# XM-LT60 vs XMLAWT?



## Oznog (Feb 14, 2011)

Whats the difference between DXs XM-LT60 http://www.dealextreme.com/p/xm-lt60...2-9-3-5v-54704 and the XMLAWT?

Their XMLAWT has a part and bin # on it: XMLAWT-0-1A0-T60-00-0001 



The XM-LT60, I can't find that on spec sheet... is it the same thing, but apparently 0.1v lower Vf range?


----------



## flashwaver (Apr 9, 2011)

I am very interested in this question too! anyone?


----------



## Freeze_XJ (Apr 9, 2011)

Both seem to be T6 efficiency, however the AWT thing seems to have a colour indication of 1A0, which still isn't brilliant (7k Kelvin, aka angry blue) but at least it is specified. With the LT60 it's a total guess...


----------



## mvyrmnd (Apr 9, 2011)

I think it's just that someone decided to use a different part of the same order code when then wrote up the product page.

There's no reference to an XM-LT60 anywhere other than dealextreme and its cohorts.

If you look at the cree product order code for a T6 bin XM-L, it's this: XMLAWT-00-0000-0000T6051

In the cree product sheets, that's the only place you'll ever see "T60"

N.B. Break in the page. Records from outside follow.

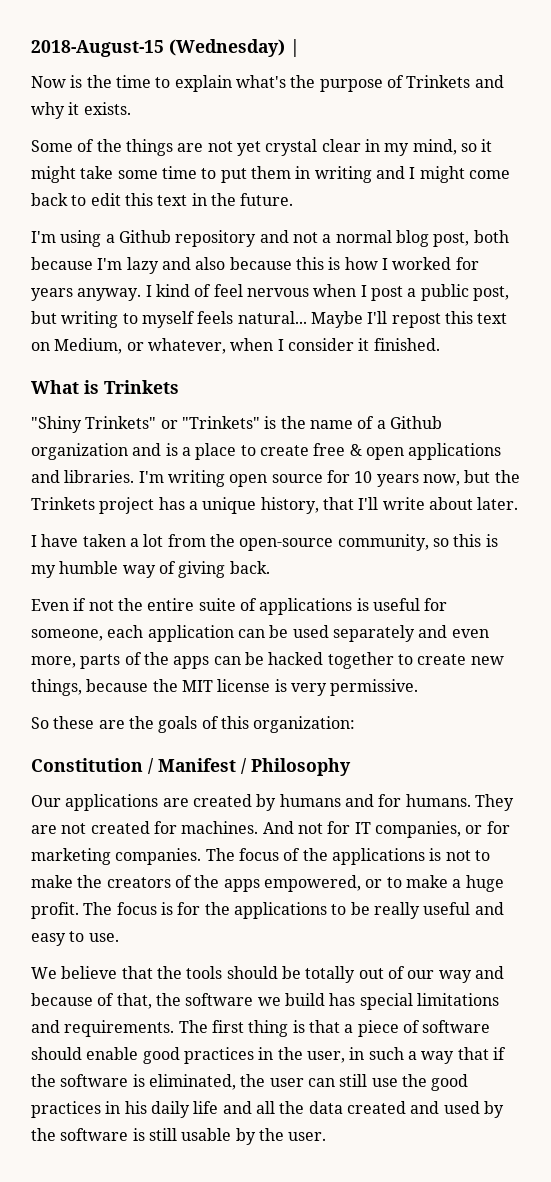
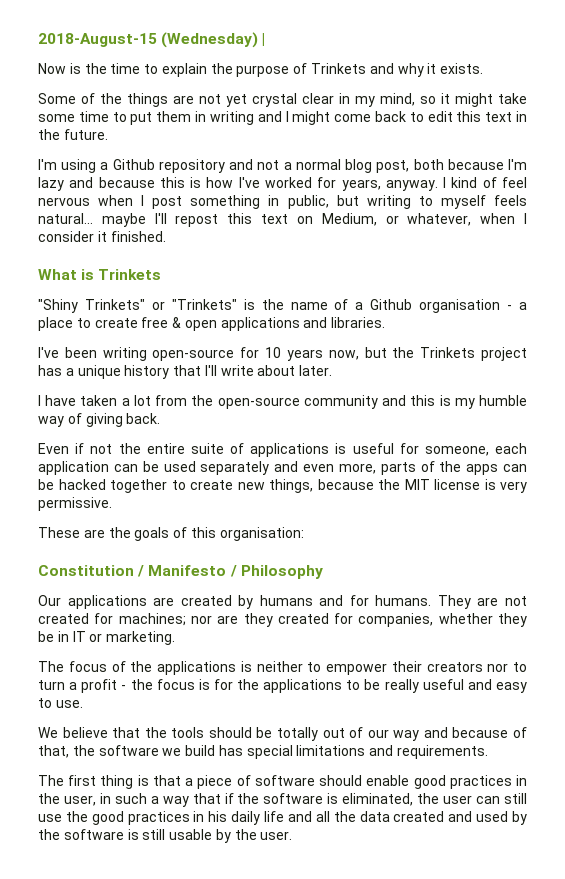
[235,75,286,88] what's -> (207, 70) none
[195,257,226,270] also -> (94, 182) none
[381,258,388,270] I -> [238,177,260,188] I've
[31,288,73,301] years -> [341,179,381,191] years,
[407,284,509,301] a public post, -> [190,195,329,209] something in public,
[310,311,363,328] Maybe -> [101,213,146,227] maybe
[31,443,178,460] organization and is -> [419,299,513,313] organisation -
[138,470,323,487] I'm writing open source -> [38,347,235,361] // I've been writing open-source
[260,497,319,514] history, -> [124,365,170,379] history
[337,534,449,551] community, so -> [303,395,407,409] community and
[31,716,95,729] So these -> [38,527,80,538] These
[253,716,356,733] organization: -> [219,527,304,541] organisation:
[158,758,236,772] Manifest -> [148,565,227,576] Manifesto
[181,821,510,838] [31,848,202,865] machines. And not for IT companies, or for marketing companies. -> [118,613,528,627] [38,631,176,645] machines; nor are they created for companies, whether they be in IT or marketing. //
[445,850,490,861] [31,875,504,892] [31,902,113,919] not to make the creators of the apps empowered, or to make a huge profit. The -> [256,661,527,675] [38,679,153,693] neither to empower their creators nor to turn a profit - the
(175, 1028) none -> (489, 752) //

My vote is that the XMLAWT and XMLT60 are one and the same, and it's just human error that DX and the like are showing two different products.


----------



## TitanSava (Jan 8, 2012)

Hi to all,
I just got the XML-T60 from DX and it's very bright, but I have a problem soldering the contacts to it, because when turned on it gets so hot, that the soldered contacts melt and fall off.
Does anyone have a suggestion how to put contacts on it?
TitanSava


----------



## Freeze_XJ (Jan 8, 2012)

Yep, don't let the LED get that hot... If your solder melts, the thing is probably well over the 150 centigrade (423 K) Tmax. Apply solid cooling, or use less power.


----------



## OldNick (Oct 29, 2012)

TitanSava said:


> Hi to all,
> I just got the XML-T60 from DX and it's very bright, but I have a problem soldering the contacts to it, because when turned on it gets so hot, that the soldered contacts melt and fall off.
> Does anyone have a suggestion how to put contacts on it?
> TitanSava



Is this on a star? Even if so, you need to seriously heatsink that puppy. As was said the LED is getting _extremely_ hot. That star is just not enough to dissipate 10W of LED power. So the star needs to be seated on an Al base that is then also tied to a torch body, for a start. You need to seat without shorting the inner and outer rings on the star. If the led is just the emitter, then there you need to heatsink the chip immediately.


----------